他に言われたのは、耐熱性。これは魔術が発動するときに発生するエネルギーに耐える必要があるから。あと、火の術を使ったとき耐えられないといけないってのもある。
もう1つは劈開がないこと。劈開っていうのはある方向への割れやすさのこと。石を加工する側としては有り難いような有り難くないようなっていう性質だが、使い続けているうちにここから壊れていくんだっているから、やっぱり不向きということだ。魔石は、流された魔力の量によって壊れることがあるから、やっぱり頑丈な方がいい。
「化合物によっての違いは?」
「それもないと思う。
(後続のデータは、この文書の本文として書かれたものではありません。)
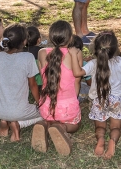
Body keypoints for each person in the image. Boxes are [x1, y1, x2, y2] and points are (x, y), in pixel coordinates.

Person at [70, 31, 121, 159]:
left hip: (98, 100)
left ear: (95, 48)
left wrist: (73, 55)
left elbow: (77, 73)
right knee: (116, 126)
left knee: (100, 126)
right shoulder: (120, 61)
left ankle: (100, 139)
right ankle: (113, 141)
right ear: (115, 49)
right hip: (116, 100)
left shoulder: (93, 63)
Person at [33, 20, 83, 156]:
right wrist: (74, 100)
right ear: (71, 37)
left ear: (50, 37)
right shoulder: (76, 53)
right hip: (67, 108)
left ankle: (45, 124)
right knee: (75, 125)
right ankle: (62, 127)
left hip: (46, 106)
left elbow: (43, 79)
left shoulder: (42, 53)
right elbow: (77, 81)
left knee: (50, 118)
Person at [0, 24, 43, 142]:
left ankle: (5, 121)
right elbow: (33, 85)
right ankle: (18, 124)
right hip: (20, 112)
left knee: (9, 112)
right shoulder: (28, 57)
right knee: (47, 114)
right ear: (25, 41)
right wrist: (40, 103)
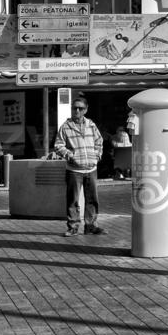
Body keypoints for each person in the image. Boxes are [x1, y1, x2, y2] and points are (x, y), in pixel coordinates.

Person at [54, 95, 105, 235]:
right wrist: (71, 156)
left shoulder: (91, 125)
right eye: (74, 108)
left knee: (92, 200)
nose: (77, 110)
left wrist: (97, 156)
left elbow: (99, 142)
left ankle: (91, 226)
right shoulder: (65, 127)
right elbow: (58, 145)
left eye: (80, 108)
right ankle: (73, 227)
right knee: (73, 201)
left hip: (91, 168)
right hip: (74, 170)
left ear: (86, 110)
珪酸の石英でも、アルミナの紅玉でも、出力に違いはないって論文で見た」
「溜めやすさや保持のしやすさで傾向は?」
「特筆するほどはない。全部誤差の範囲内。量は大きさに依存する」
結局のところ、アリサさんが言った条件さえクリアすれば本当になんでも使うことができるらしい。
リグは聞いたことを素早くメモに取り、それを見返すと、うーんとうなりながらペンの尻で頭を掻いた。
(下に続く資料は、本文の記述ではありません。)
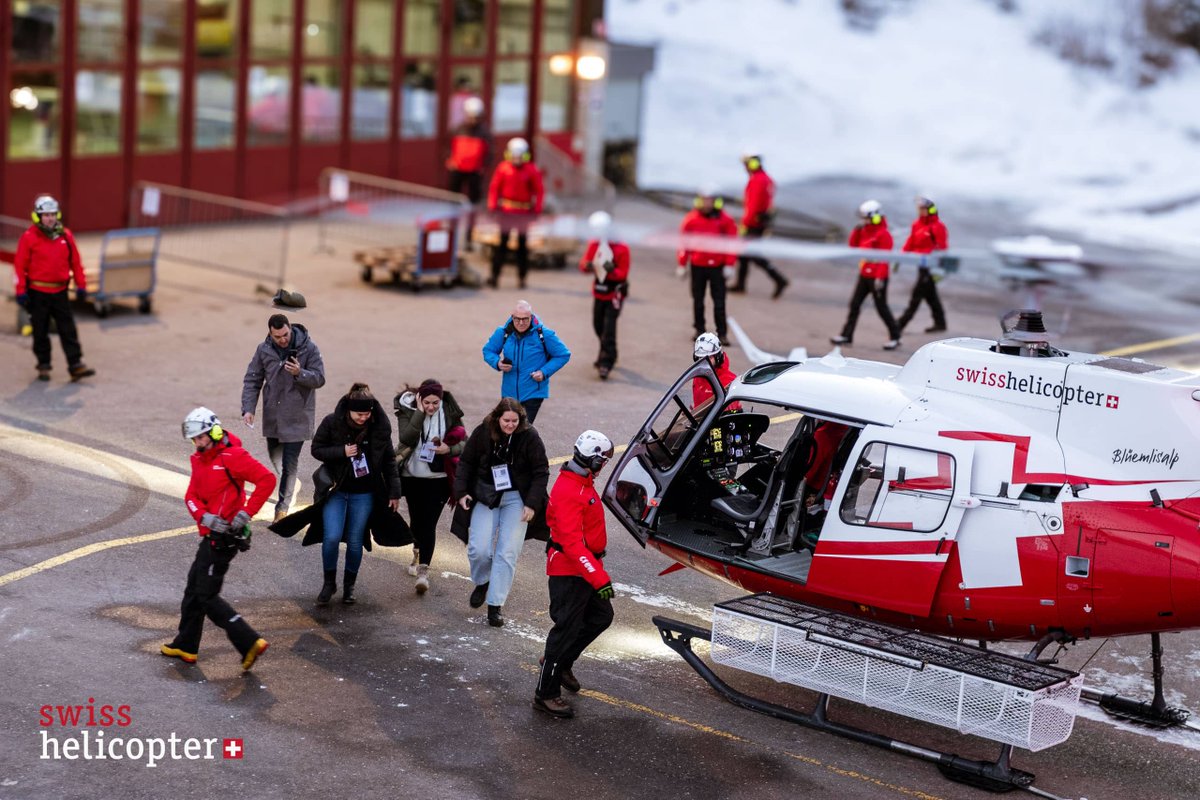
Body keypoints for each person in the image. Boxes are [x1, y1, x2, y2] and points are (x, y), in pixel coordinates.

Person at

「思ったよりも注意点はないんだな。ちょっと拍子抜けだ」
これは僕も思った。リズに念を押されたから覚悟してきたんだけど、知識不足の僕でも結構わかる話ばかりだ。
「結晶であれば基本的になんでも魔石になる。だから魔石の研究者は少ない。私たち結晶屋は、いかに簡単に作るかを研究している人が多いかも」
なんでもってなって違いもないなら、確かに研究する面白味もないかも。研究者が少なくなるのも道理かな。
「新素材を開拓する人もいるにはいるけど……」
そこでアリサさんは遠い目をした。口元に手を当てて考え込むと、やがておずおずと話し出した。
「1つ、未知の鉱物がある。これについては入手が難しくて研究が進んでいないから、なんとも言えない」
でも、わざわざ口に出すんだから、見込みはあるってことだよね。